Dragonfly: Sign Language to Voice System
Abstract: DragonFly is a system we have developed that bridges the communication gap between deaf and hearing individuals. This technology enables deaf and hearing individuals to communicate with each in their own languages using mobile devices, such as smartphones and tablets. With this application, the deaf person uses sign language, the hearing person speaks, and the system automatically translates what they said to each other. This tool is designed for use in impromptu situations when interpreters are not available, and can be used either face-to-face or virtually. To develop this innovative new capability, we have developed state-of-the-art Artificial Intelligence (AI), Automated Sign Language Recognition (ASLR), Machine Learning (ML) and Machine Translation (MT) algorithms.

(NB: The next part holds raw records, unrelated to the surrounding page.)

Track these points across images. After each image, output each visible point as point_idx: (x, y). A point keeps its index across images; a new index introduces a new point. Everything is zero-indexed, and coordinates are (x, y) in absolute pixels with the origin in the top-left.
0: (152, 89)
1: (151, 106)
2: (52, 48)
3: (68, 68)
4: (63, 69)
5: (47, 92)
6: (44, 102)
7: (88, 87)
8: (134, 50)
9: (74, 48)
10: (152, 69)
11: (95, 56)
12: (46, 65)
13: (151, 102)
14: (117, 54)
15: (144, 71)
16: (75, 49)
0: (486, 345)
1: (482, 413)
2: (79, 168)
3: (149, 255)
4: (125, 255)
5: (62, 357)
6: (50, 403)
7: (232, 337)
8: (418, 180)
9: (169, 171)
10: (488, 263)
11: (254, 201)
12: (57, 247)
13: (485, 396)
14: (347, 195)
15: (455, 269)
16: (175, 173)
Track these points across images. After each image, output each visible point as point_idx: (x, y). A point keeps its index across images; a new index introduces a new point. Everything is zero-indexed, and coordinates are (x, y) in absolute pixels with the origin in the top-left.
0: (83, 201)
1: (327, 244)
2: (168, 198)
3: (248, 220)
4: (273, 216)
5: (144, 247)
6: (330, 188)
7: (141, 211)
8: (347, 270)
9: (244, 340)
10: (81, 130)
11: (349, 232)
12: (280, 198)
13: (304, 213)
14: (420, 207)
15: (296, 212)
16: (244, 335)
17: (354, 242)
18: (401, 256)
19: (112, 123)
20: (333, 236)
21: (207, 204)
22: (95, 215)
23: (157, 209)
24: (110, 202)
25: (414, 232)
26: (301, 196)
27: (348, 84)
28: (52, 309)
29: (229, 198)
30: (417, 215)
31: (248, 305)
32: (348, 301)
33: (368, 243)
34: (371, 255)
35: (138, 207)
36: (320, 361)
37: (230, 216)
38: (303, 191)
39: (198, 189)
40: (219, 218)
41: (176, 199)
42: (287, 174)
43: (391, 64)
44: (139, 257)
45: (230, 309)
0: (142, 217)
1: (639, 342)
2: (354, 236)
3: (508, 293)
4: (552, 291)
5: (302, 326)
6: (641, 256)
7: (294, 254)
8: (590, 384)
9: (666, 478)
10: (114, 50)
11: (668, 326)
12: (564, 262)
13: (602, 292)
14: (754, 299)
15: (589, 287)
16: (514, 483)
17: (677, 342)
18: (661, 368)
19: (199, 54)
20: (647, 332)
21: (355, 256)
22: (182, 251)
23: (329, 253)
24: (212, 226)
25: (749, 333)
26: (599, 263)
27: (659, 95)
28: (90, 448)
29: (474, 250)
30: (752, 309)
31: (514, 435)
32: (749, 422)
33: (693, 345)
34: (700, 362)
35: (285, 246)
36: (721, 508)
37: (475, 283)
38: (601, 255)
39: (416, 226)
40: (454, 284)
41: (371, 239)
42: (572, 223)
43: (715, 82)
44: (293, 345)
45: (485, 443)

Summary: Dragonfly is a technology that enables deaf and hearing individuals to communicate with one another in real-time, face-to-face, each in their own languages, without the assistance of an interpreter. Dragonfly embodies the ‘power of you’ by enabling deaf users to communicate with non-signers in situations where an interpreter is not available. This capability opens up opportunities for deaf users to have more types of interactions with hearing individuals in a variety of different situations in everyday life. The system currently translates American Sign Language (ASL)-English, and once it is commercialized, our vision is to have it developed to translate more languages; for example, Japanese Sign Language, French, etc.
At this workshop, we will present the research and development (R&D) we have been conducting to develop ASL-English MT that runs on mobile devices and demonstrate the Dragonfly system. We will show how the system captures and translates both sides of the conversation. We will demonstrate how the system takes what someone has signed and automatically translates and enunciates it into English for the hearing person. We will show the avatar we have developed that takes what the hearing person has said and signs it for the deaf speaker to see.
In addition, we will brief our ongoing efforts to increase the accuracy of the system’s automated translations. We will also discuss our plans for commercializing this technology and our goal for eventually having the system be able to translate between multiple languages and dialects.
Learning Objectives: The audience will be able to learn about this new, enabling technology and the commercialization plans we are putting in place to push this capability out in the near future. They will learn about how this innovative tool will empower the deaf user and facilitate inclusion by helping to increase the number of conversations between the hearing and deaf communities and foster relationship building. The audience will come away with information about a new technology that they may be interested in availing themselves of when it becomes available.